Instruction 1 –
Edit the transcribed page entries below so that "ԹՈՓ ԼՈՒՐԵՐ" becomes "ՎԵՐՋԻՆ ԼՈՒՐԵՐ", keeping every other line of the entries unchanged. Omit the pictures from your version.

Text passage –

--

0
$\begingroup$

Given:

$x[n]$ is an $N$-point sequence whose DFT is $X[k]$

$$x[n]\xrightarrow{\mathcal{DFT}} X[k]$$

then,

Prove that: DFT of the same sequence after insertion of $(M-1)$ zeroes between successive samples is $M$ times repetition of DFT of original Sequence .

$$\begin{aligned}x\left[\frac{n}{M}\right]\xrightarrow{\mathcal{DFT}}\{&X[0],0,0,\dots,0,\\&X[1],0,0,\dots,0,\\&X[2],0,0,\dots,0,\\&\vdots\\&X[N-2],0,0,\dots,0,\\&X[N-1],0,0,\dots,0 \}\end{aligned}$$

My attempt:

$$ \mathcal{DFT} \left\{x\left[\frac{n}{M}\right] \right\}=\displaystyle\sum_{n=0}^{n=MN-1}x\left[\dfrac{n}{M}\right]W_{N}^{nk}$$

replacing $n\to{ nM}$

$$\text{LHS}=\displaystyle\sum_{n=0}^{n=N-\frac{1}{M}}x[n]W_{N}^{Mnk}\neq \big(X[k]\big)^M$$

I'm doing some mistake that is why i'm not getting $\text{RHS}=\big(X[k]\big)^M$.

Can anyone help me in proving this property?

Note:

$x[n]$ have period $ N$ so, $x[\frac{n}{M}]$ will be having period $MN$.

--

(Transcribed page contents)
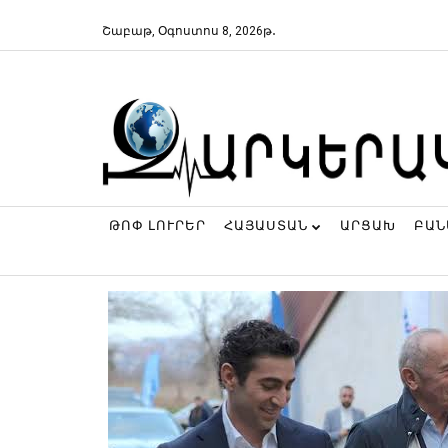
Շաբաթ, Օգոստոս 8, 2026թ․
ԹՈՓ ԼՈՒՐԵՐ
ՀԱՅԱՍՏԱՆ
ԱՐՑԱԽ
ԲԱ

--

Instruction 2 –
According to the note in the post about the DFT of a zero-inserted sequence, what period will x[n/M] have?

Task solution 1 –
Շաբաթ, Օգոստոս 8, 2026թ․
ՎԵՐՋԻՆ ԼՈՒՐԵՐ
ՀԱՅԱՍՏԱՆ
ԱՐՑԱԽ
ԲԱ

Task solution 2 –
It will have period MN.